8. TLA Black Women in Tech to launch book about tech role models

Many believe one of the reasons young women don’t pursue careers in the technology sector is a lack of visible and accessible female role models to act as a benchmark of where they can progress to in the future.

To help solve this problem, TLA Black Women in Tech launched a book in 2021, The voices in the shadow, showcasing the stories of 51 black women in the technology sector to act as the role models that young women need.

Flavilla Fongang, founder of TLA Black Women in Tech, said moving to London from Paris and seeing “more successful black people” pushed her to be more ambitious.

She said: “Without improving representation, the less fortunate are often the ones left with limited aspiration. So, I decided to create this book to revive hope. The voices in the shadow illuminates the voices of under-represented talented black women, so we can impact the present and the next generations.’’

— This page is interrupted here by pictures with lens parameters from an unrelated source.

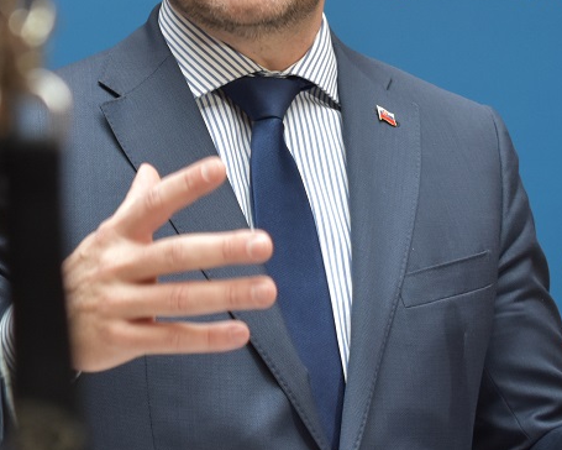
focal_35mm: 204
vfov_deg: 7.5
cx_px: 242
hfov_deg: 9.5
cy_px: 31
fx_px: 3397
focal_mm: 55
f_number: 5.6
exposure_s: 1/60
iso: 800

9. Women more likely to have retrained for tech roles than men

According to WISE, the campaign for encouraging more women into careers in science, tech and engineering, women are more likely than men to have retrained in order to take a technology role.

More than one-third of both men and women asked had completed a qualification to obtain their current role, and a quarter said they had retrained entirely for the tech role they had.

The research found men in tech were more likely than women to have had a tech-related degree, perhaps factoring into why women were more likely to have retained for a tech role.

10. Women in tech lack training opportunities, says Skillsoft

Despite more and more firms understanding the importance of hiring more diversity workers, there are still barriers in place that stop under-represented groups from entering the sector.

Many have called women and untapped pool of talent when it comes to technology, but a lack of opportunities to gain the appropriate skills for tech roles is keeping them from the sector.

Research by Skillsoft found that 32% of women worldwide believe a lack of training is one of the biggest challenges they face throughout their tech careers, and just under 20% also said harassment is a challenge they have faced.